Precisely, it had begun when he had found a recording of '100 Greatest Rock Songs'. Glasses adjusted and tape on play, Layla's imminent force struck home. The filigree of the guitar, the bent of its percussion: they had created a temporary stasis where the world's physical walls were torn raw. Ren may have hated Eric Clapton, but in-midst of their studio's stale air, power swelled.

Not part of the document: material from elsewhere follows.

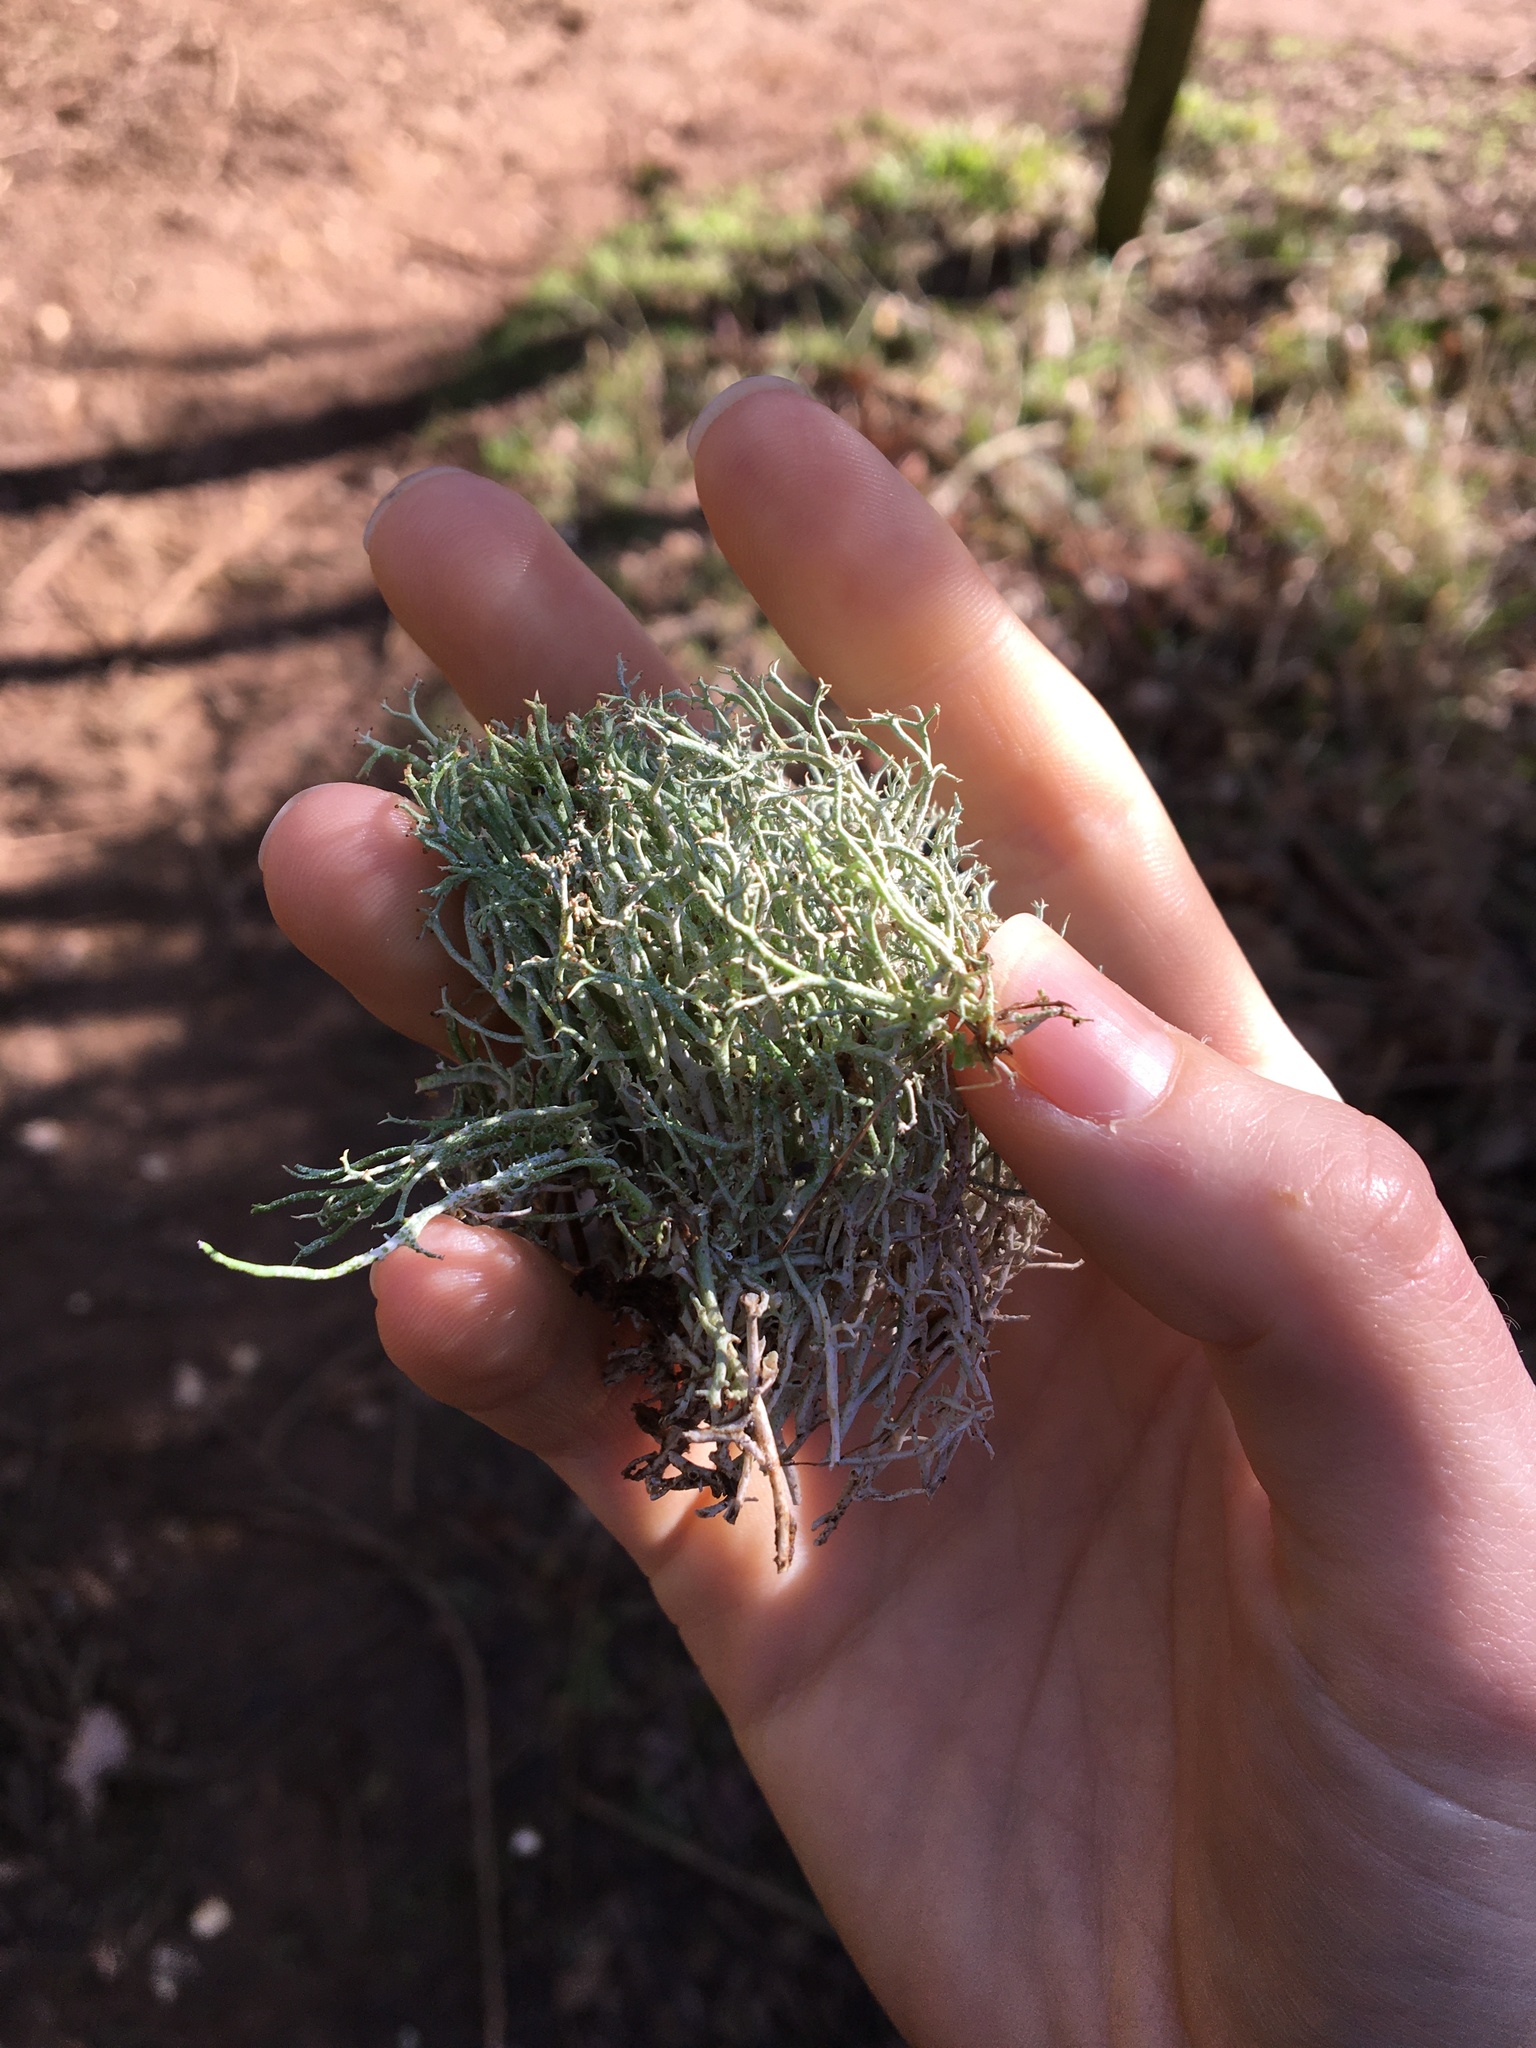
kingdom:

So when Reira walked up to him, Clapton's blaring vocals were his mind's entrenchment. Her footsteps went unnoticed until the plane of her snub-nose was level against his. Then, those volumed notes hung in the air between them. Unsteadily. With dim recognition, he was able to discern: power was one thing, deadly sinuousness firmly another. Vocals creeping round like a vice, the mood around him had suddenly diverged.
"What's this?" Reira said, voice soft. The look she shot at him was little short of furious. "Do you have any idea what this song means?"
That's right, he thought, too late. His epiphany hit him well and true, a well-aimed coda fired at the gut. Her name--
For a moment, he was afraid she'd snap his headphones off and fling them at the wall. She didn't.
Instead, she broke down into tears.
"There, there," Yasu said. What could he say to a girl who curved the shape of her sorrow into melody? Into a fulcrum of its lilt? Nothing, he found. He'd always been clumsy at comforting others, but that didn't mean he couldn't try. So he did, wordlessly, until her sobs weakened to relative quietude.
"Like a fool, I fell in love with you, turned my whole world upside down," was audible as the tape wound to a halt.
He had thought she was angry, but now she was only sad -- bearing the weight of words impossible to encompass. Most never saw those brittle edges; a sadness tinged with regret that made her seem more than her sixteen years. A girl suited for fluent melancholy.
They stayed that way, backs crouched against the wall, for a long time.